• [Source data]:
= Beginning of Section =

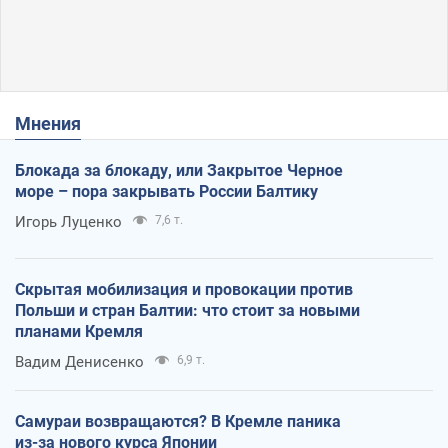
Мнения
Блокада за блокаду, или Закрытое Черное
море – пора закрывать России Балтику
Игорь Луценко
7,6 т.
Скрытая мобилизация и провокации против
Польши и стран Балтии: что стоит за новыми
планами Кремля
Вадим Денисенко
6,9 т.
Самураи возвращаются? В Кремле паника
из-за нового курса Японии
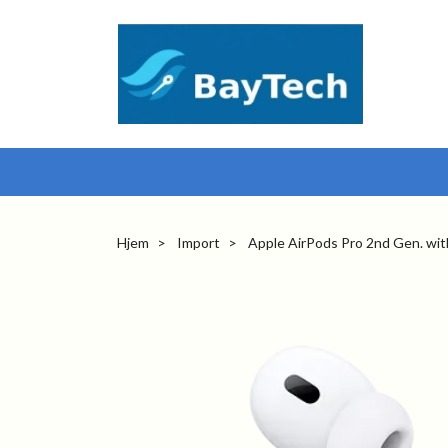
Hjem
Import
Apple AirPods Pro 2nd Gen. wit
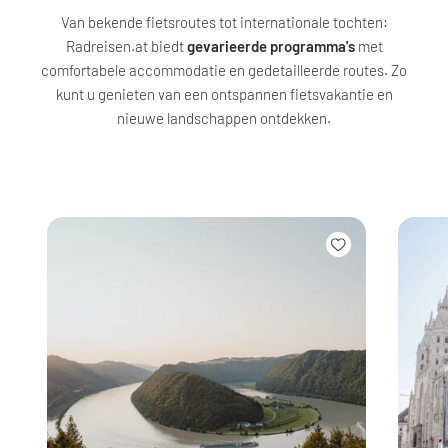
Van bekende fietsroutes tot internationale tochten:
Radreisen.at biedt
gevarieerde programma's
met
comfortabele accommodatie en gedetailleerde routes. Zo
kunt u genieten van een ontspannen fietsvakantie en
nieuwe landschappen ontdekken.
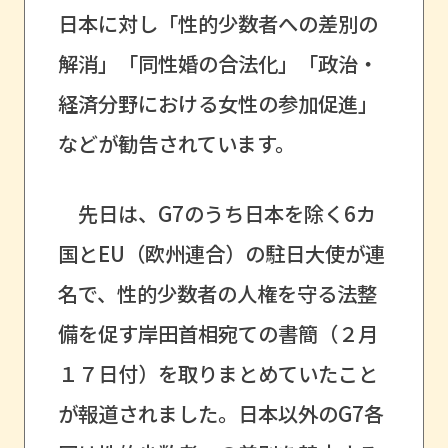
日本に対し「性的少数者への差別の
解消」「同性婚の合法化」「政治・
経済分野における女性の参加促進」
などが勧告されています。
先日は、G7のうち日本を除く6カ
国とEU（欧州連合）の駐日大使が連
名で、性的少数者の人権を守る法整
備を促す岸田首相宛ての書簡（２月
１７日付）を取りまとめていたこと
が報道されました。日本以外のG7各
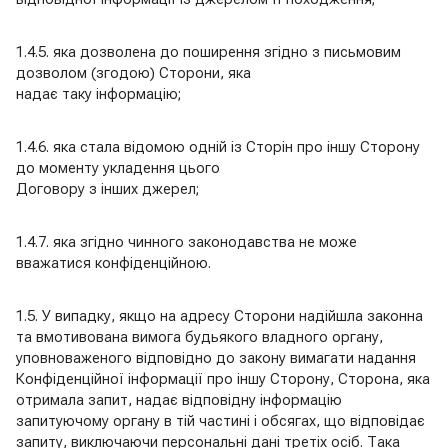
1.4.5. яка дозволена до поширення згідно з письмовим
дозволом (згодою) Сторони, яка
надає таку інформацію;
1.4.6. яка стала відомою одній із Сторін про іншу Сторону
до моменту укладення цього
Договору з інших джерел;
1.4.7. яка згідно чинного законодавства не може
вважатися конфіденційною.
1.5. У випадку, якщо на адресу Сторони надійшла законна
та вмотивована вимога будьякого владного органу,
уповноваженого відповідно до закону вимагати надання
Конфіденційної інформації про іншу Сторону, Сторона, яка
отримала запит, надає відповідну інформацію
запитуючому органу в тій частині і обсягах, що відповідає
запиту, виключаючи персональні дані третіх осіб. Така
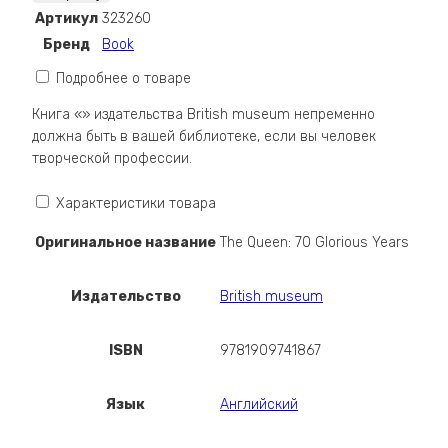
Queen:
Артикул
323260
70
Бренд
Book
Glorious
Years
Подробнее о товаре
Книга «» издательства British museum непременно
должна быть в вашей библиотеке, если вы человек
творческой профессии.
Характеристики товара
Оригинальное название
The Queen: 70 Glorious Years
Издательство
British museum
ISBN
9781909741867
Язык
Английский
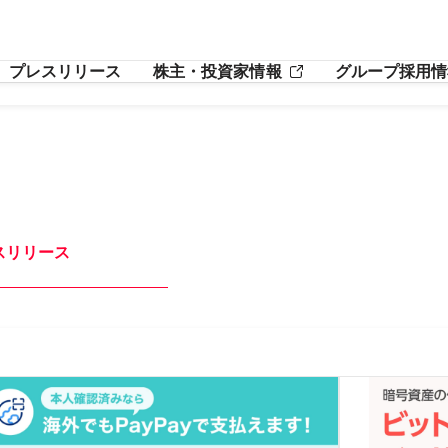
プレスリリース
株主・投資家情報
グループ採用情
スリリース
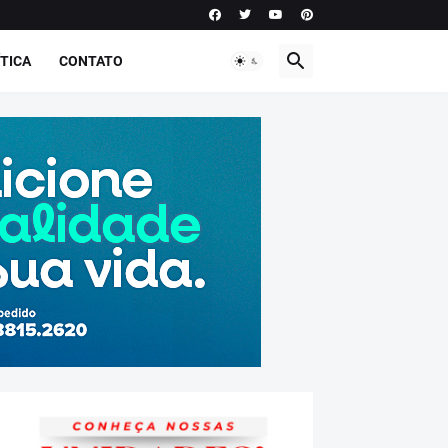
TICA
CONTATO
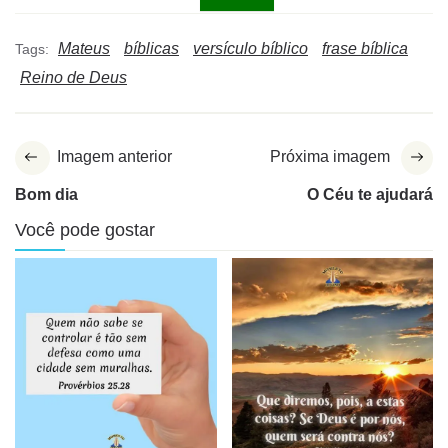
Mateus
bíblicas
versículo bíblico
frase bíblica
Tags:
Reino de Deus
Imagem anterior
Próxima imagem
Bom dia
O Céu te ajudará
Você pode gostar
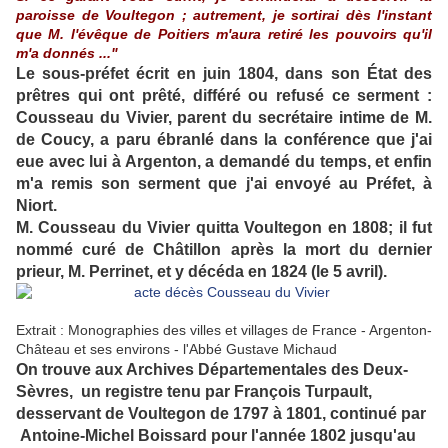
paroisse de Voultegon ; autrement, je sortirai dès l'instant
que M. l'évêque de Poitiers m'aura retiré les pouvoirs qu'il
m'a donnés ..."
Le sous-préfet écrit en juin 1804, dans son État des
prêtres qui ont prêté, différé ou refusé ce serment :
Cousseau du Vivier, parent du secrétaire intime de M.
de Coucy, a paru ébranlé dans la conférence que j'ai
eue avec lui à Argenton, a demandé du temps, et enfin
m'a remis son serment que j'ai envoyé au Préfet, à
Niort.
M. Cousseau du Vivier quitta Voultegon en 1808; il fut
nommé curé de Châtillon après la mort du dernier
prieur, M. Perrinet, et y décéda en 1824 (le 5 avril).
Extrait : Monographies des villes et villages de France - Argenton-
Château et ses environs - l'Abbé Gustave Michaud
On trouve aux Archives Départementales des Deux-
Sèvres, un registre tenu par François Turpault,
desservant de Voultegon de 1797 à 1801, continué par
Antoine-Michel Boissard pour l'année 1802 jusqu'au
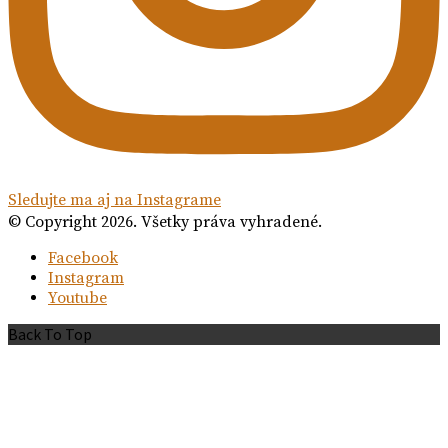
Sledujte ma aj na Instagrame
© Copyright 2026. Všetky práva vyhradené.
Facebook
Instagram
Youtube
Back To Top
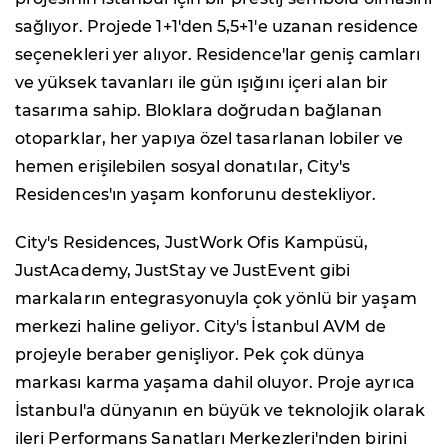
sağlıyor. Projede 1+1'den 5,5+1'e uzanan residence
seçenekleri yer alıyor. Residence'lar geniş camları
ve yüksek tavanları ile gün ışığını içeri alan bir
tasarıma sahip. Bloklara doğrudan bağlanan
otoparklar, her yapıya özel tasarlanan lobiler ve
hemen erişilebilen sosyal donatılar, City's
Residences'ın yaşam konforunu destekliyor.
City's Residences, JustWork Ofis Kampüsü,
JustAcademy, JustStay ve JustEvent gibi
markaların entegrasyonuyla çok yönlü bir yaşam
merkezi haline geliyor. City's İstanbul AVM de
projeyle beraber genişliyor. Pek çok dünya
markası karma yaşama dahil oluyor. Proje ayrıca
İstanbul'a dünyanın en büyük ve teknolojik olarak
ileri Performans Sanatları Merkezleri'nden birini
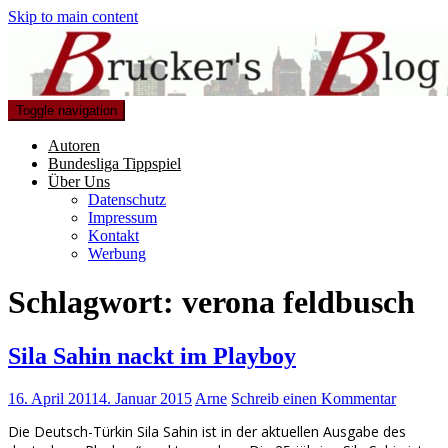
Skip to main content
Toggle navigation
Autoren
Bundesliga Tippspiel
Über Uns
Datenschutz
Impressum
Kontakt
Werbung
Schlagwort:
verona feldbusch
Sila Sahin nackt im Playboy
16. April 2011
4. Januar 2015
Arne
Schreib einen Kommentar
Die Deutsch-Türkin Sila Sahin ist in der aktuellen Ausgabe des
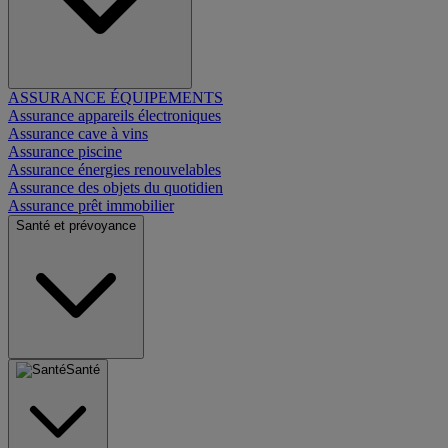
ASSURANCE ÉQUIPEMENTS
Assurance appareils électroniques
Assurance cave à vins
Assurance piscine
Assurance énergies renouvelables
Assurance des objets du quotidien
Assurance prêt immobilier
Santé et prévoyance
Santé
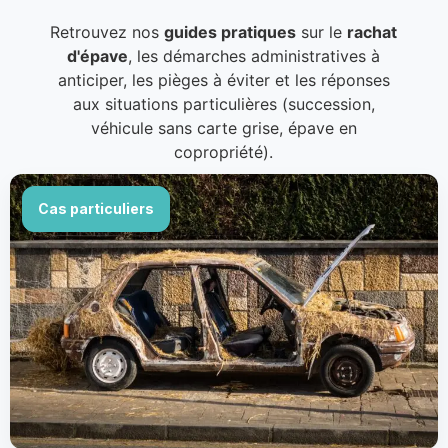
Retrouvez nos
guides pratiques
sur le
rachat
d'épave
, les démarches administratives à
anticiper, les pièges à éviter et les réponses
aux situations particulières (succession,
véhicule sans carte grise, épave en
copropriété).
Cas particuliers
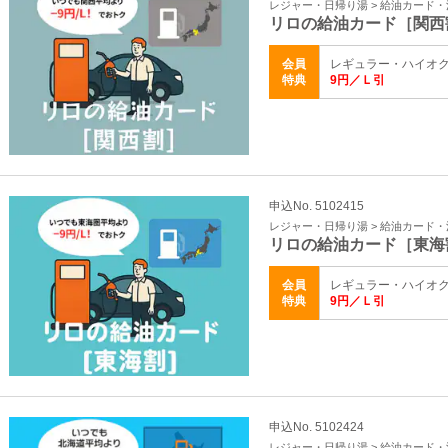
レジャー・日帰り湯 > 給油カード
リロの給油カード［関西
会員
レギュラー・ハイオク
特典
9円／Ｌ引
申込No. 5102415
レジャー・日帰り湯 > 給油カード
リロの給油カード［東海
会員
レギュラー・ハイオク
特典
9円／Ｌ引
申込No. 5102424
レジャー・日帰り湯 > 給油カード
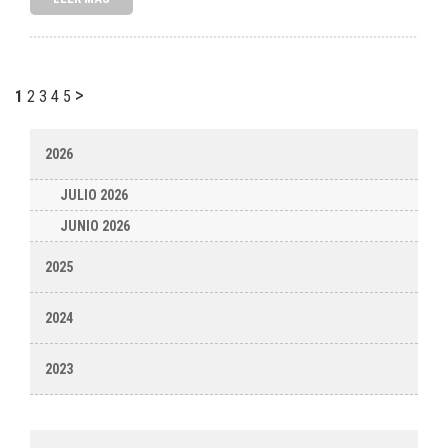
>
1
2
3
4
5
2026
JULIO 2026
JUNIO 2026
2025
2024
2023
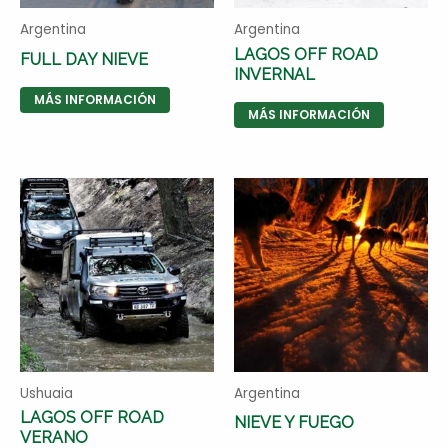
Argentina
Argentina
LAGOS OFF ROAD
FULL DAY NIEVE
INVERNAL
MÁS INFORMACIÓN
MÁS INFORMACIÓN
Ushuaia
Argentina
LAGOS OFF ROAD
NIEVE Y FUEGO
VERANO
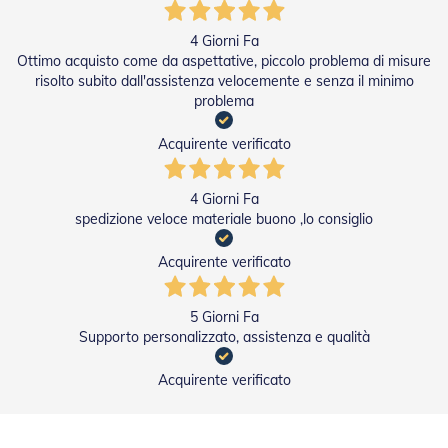
e
l
4 Giorni Fa
l
Ottimo acquisto come da aspettative, piccolo problema di misure
e
i
risolto subito dall'assistenza velocemente e senza il minimo
n
problema
A
l
Acquirente verificato
l
u
m
4 Giorni Fa
i
spedizione veloce materiale buono ,lo consiglio
n
i
o
Acquirente verificato
T
a
5 Giorni Fa
p
Supporto personalizzato, assistenza e qualità
p
a
Acquirente verificato
r
e
l
l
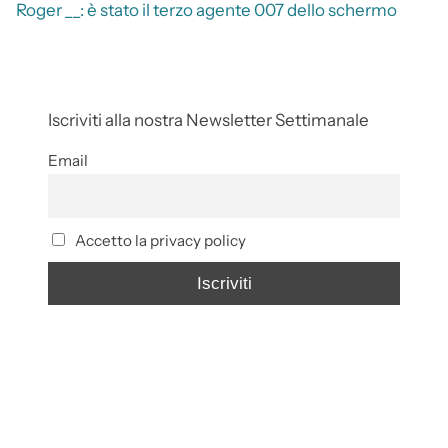
Roger __: è stato il terzo agente 007 dello schermo
Iscriviti alla nostra Newsletter Settimanale
Email
Accetto la privacy policy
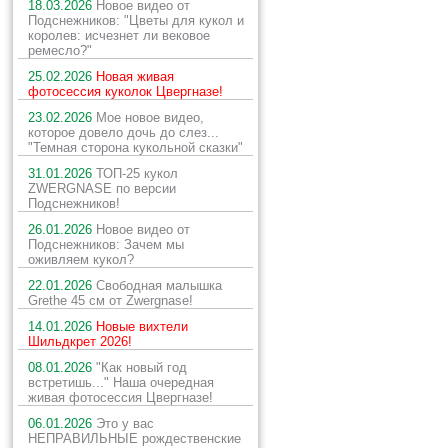
18.03.2026
Новое видео от
Подснежников: "Цветы для кукол и
королев: исчезнет ли вековое
ремесло?"
25.02.2026
Новая живая
фотосессия куколок Цвергназе!
23.02.2026
Мое новое видео,
которое довело дочь до слез...
"Темная сторона кукольной сказки"
31.01.2026
ТОП-25 кукол
ZWERGNASE по версии
Подснежников!
26.01.2026
Новое видео от
Подснежников: Зачем мы
оживляем кукол?
22.01.2026
Свободная малышка
Grethe 45 см от Zwergnase!
14.01.2026
Новые вихтели
Шильдкрет 2026!
08.01.2026
"Как новый год
встретишь..." Наша очередная
живая фотосессия Цвергназе!
06.01.2026
Это у вас
НЕПРАВИЛЬНЫЕ рождественские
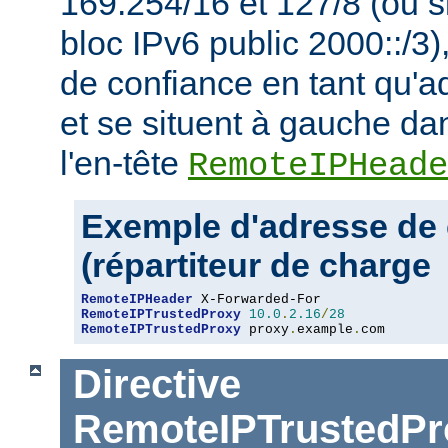
169.254/16 et 127/8 (ou s
bloc IPv6 public 2000::/3)
de confiance en tant qu'a
et se situent à gauche da
l'en-tête
RemoteIPHeade
Exemple d'adresse de 
(répartiteur de charge
RemoteIPHeader
RemoteIPTrustedProxy
10.0
.
2.16
/
28
RemoteIPTrustedProxy
 proxy
.
example
.
com
Directive
RemoteIPTrustedPr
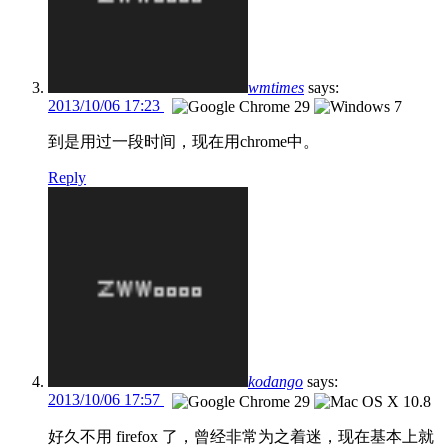
wmtimes
says:
2013/10/06 17:23
到是用过一段时间，现在用chrome中。
Reply
kodango
says:
2013/10/06 17:57
好久不用 firefox 了，曾经非常为之着迷，现在基本上就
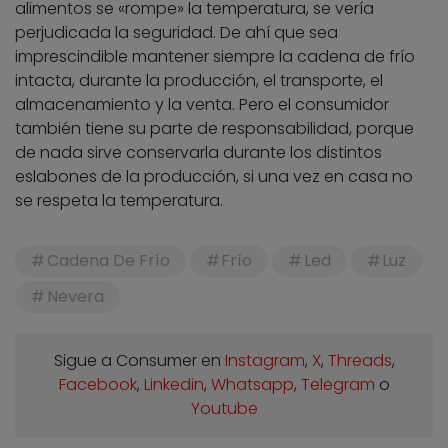
alimentos se «rompe» la temperatura, se vería
perjudicada la seguridad. De ahí que sea
imprescindible mantener siempre la cadena de frío
intacta, durante la producción, el transporte, el
almacenamiento y la venta. Pero el consumidor
también tiene su parte de responsabilidad, porque
de nada sirve conservarla durante los distintos
eslabones de la producción, si una vez en casa no
se respeta la temperatura.
Cadena De Frío
Frío
Led
Luz
Nevera
Sigue a Consumer en
Instagram
,
X
,
Threads
,
Facebook
,
Linkedin
,
Whatsapp
,
Telegram
o
Youtube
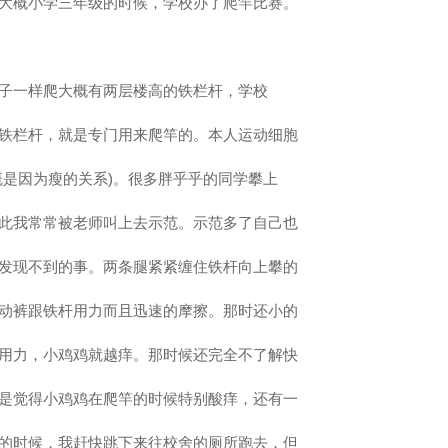
大概小学三年级的时候，学校办了爬竿比赛。
子一样爬大概有两层楼高的铁栏杆，学校
铁栏杆，就是专门用来爬竿的。本人运动细胞
概是因为瘦的关系)。很多胖乎乎的同学攀上
此我常常被老师叫上去示范。示范多了自己也
发现不到的事。两条腿紧紧缠住铁杆向上攀的
动裤跟铁杆用力而且迅速的摩擦。那时还小的
用力，小鸡鸡就越痒。那时候还完全不了解快
是觉得小鸡鸡在爬竿的时候特别酸痒，还有一
的时候，我赶快跳下来往校舍的厕所跑去，但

= End of Section =

• [Action item]:
Copy each line of the records that has "Voultegon" in it.

• [Answer]:
paroisse de Voultegon ; autrement, je sortirai dès l'instant
M. Cousseau du Vivier quitta Voultegon en 1808; il fut
desservant de Voultegon de 1797 à 1801, continué par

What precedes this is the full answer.